Alrhough it is my feeling tha ttheir arguments do hold some merit, I feel it is absolutely necessary to request a delay in the housing of the PAVE school ata P.S. 15 until all questions are answered, concerns are addressed, and alternatives are considered. Only once a democratic public hearing process is concluded should consideration be given to placing a Charter School in P.S. 15.

I am confident that through ongoing dialogue DOE and the support of my colleagues in the City Council and my community, we can come to a resolution on this matter that satisfies all sides.

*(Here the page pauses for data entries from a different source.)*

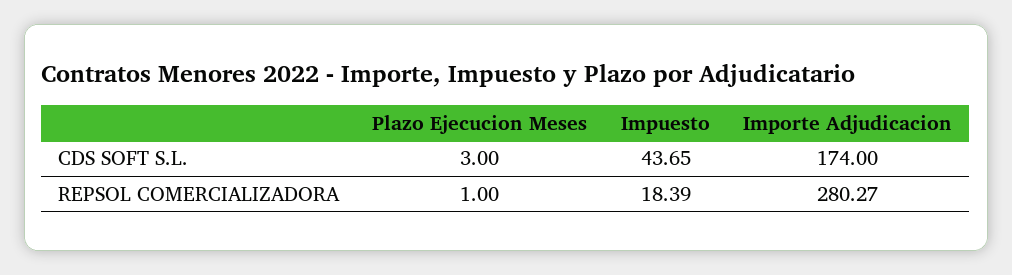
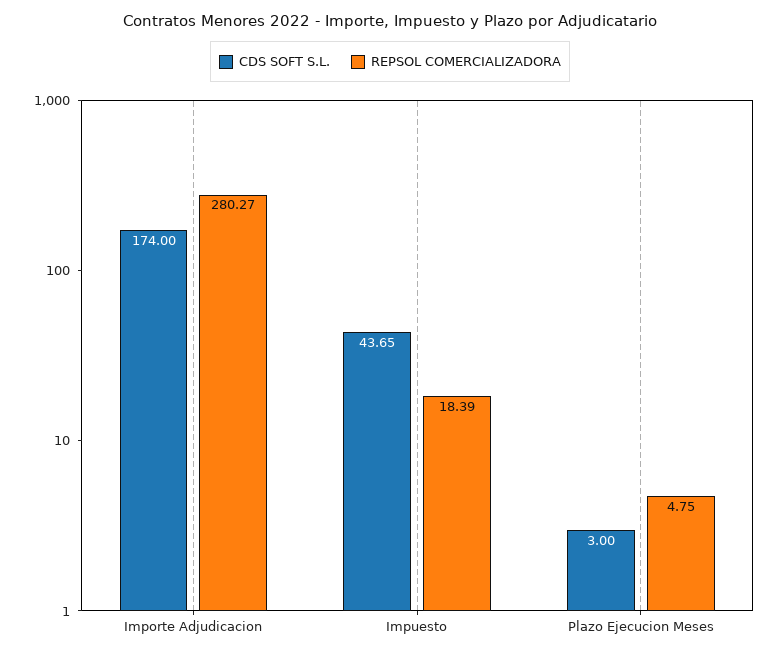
REPSOL COMERCIALIZADORA, Plazo Ejecucion Meses: 1 -> 4.75

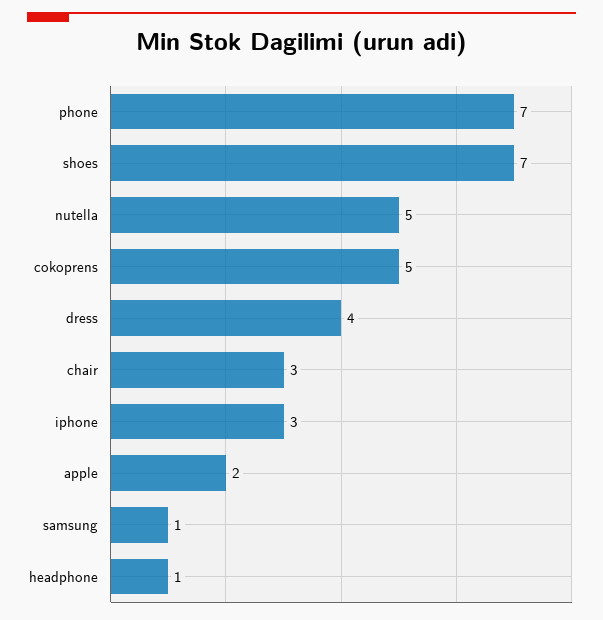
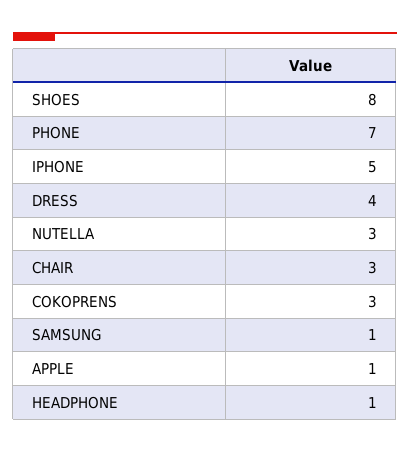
shoes: 7 -> 8
nutella: 5 -> 3
cokoprens: 5 -> 3
iphone: 3 -> 5
apple: 2 -> 1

Thank you for your consideration and please contact my office with any questions or concerns at 718.439.9012.


Sara M. Gonzalez


Anonymous said...

Why does the DOE think it can railroad the Red Hook community like this? Our school is a winning school just the way it is; having a charter school jammed into our school's space is going to create so many headaches for everyone - students, staff, and the community. Call the DOE and let them know that what they're doing is WRONG!

Anonymous said...

As usual, the DOE wants parents involved, engaged and informed, here is another instant where they are kept completely out of the loop. Shame on you DOE! P.S. 15 will not and cannot give up any space/classrooms. Our children need all the space they are using.

Anonymous said...

It boils down to money, of course. The Charter School foundation received a 15 million dollar donation from Spencer's daddy. Dollars talk. Children's needs walk.